The vectorizer tries to version an outer loop when vectorizing a loop nest
and the versioning condition is invariant.  See vect_loop_versioning.  This
tries to handle such cases.  Often the generated runtime alias checks are
not invariant because we do not consider the outer evolutions.  I think we
should instead fix this there.

Question below ...

> gcc/ChangeLog:
>
>         pr target/117088
>         * config/i386/i386.cc
>         (ix86_vector_costs::ix86_vect_in_deep_nested_loop_p): New function.
>         (ix86_vector_costs::finish_cost): Prevent loop vectorization
>         if it's in a deeply nested loop and require versioning.
>         * config/i386/i386.opt (--param=vect-max-loop-depth=): New
>         param.
> ---
>  gcc/config/i386/i386.cc  | 89 ++++++++++++++++++++++++++++++++++++++++
>  gcc/config/i386/i386.opt |  4 ++
>  2 files changed, 93 insertions(+)
>
> diff --git a/gcc/config/i386/i386.cc b/gcc/config/i386/i386.cc
> index 526c9df7618..608f40413d2 100644
> --- a/gcc/config/i386/i386.cc
> +++ b/gcc/config/i386/i386.cc
> @@ -25019,6 +25019,8 @@ private:
>
>    /* Estimate register pressure of the vectorized code.  */
>    void ix86_vect_estimate_reg_pressure ();
> +  /* Check if vect_loop is in a deeply-nested loop.  */
> +  bool ix86_vect_in_deep_nested_loop_p (class loop *vect_loop);
>    /* Number of GENERAL_REGS/SSE_REGS used in the vectorizer, it's used for
>       estimation of register pressure.

━━━━━━━━━━━━━━━━━━━━

**Work required:** List every distinct identifier in the patch discussion above that begins with "ix86_".

**Data below:**

━━━━━━━━━━━━━━━━━━━━

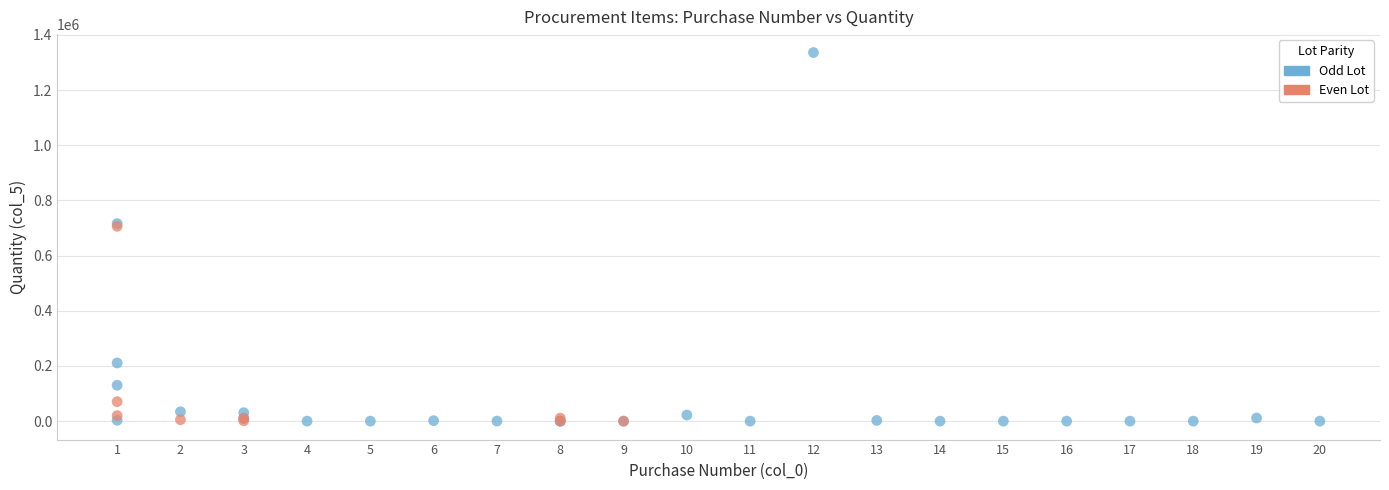

Which series has the largest Y range (max minus min)?

Odd Lot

━━━━━━━━━━━━━━━━━━━━

**Task result:**
ix86_vector_costs
ix86_vect_in_deep_nested_loop_p
ix86_vect_estimate_reg_pressure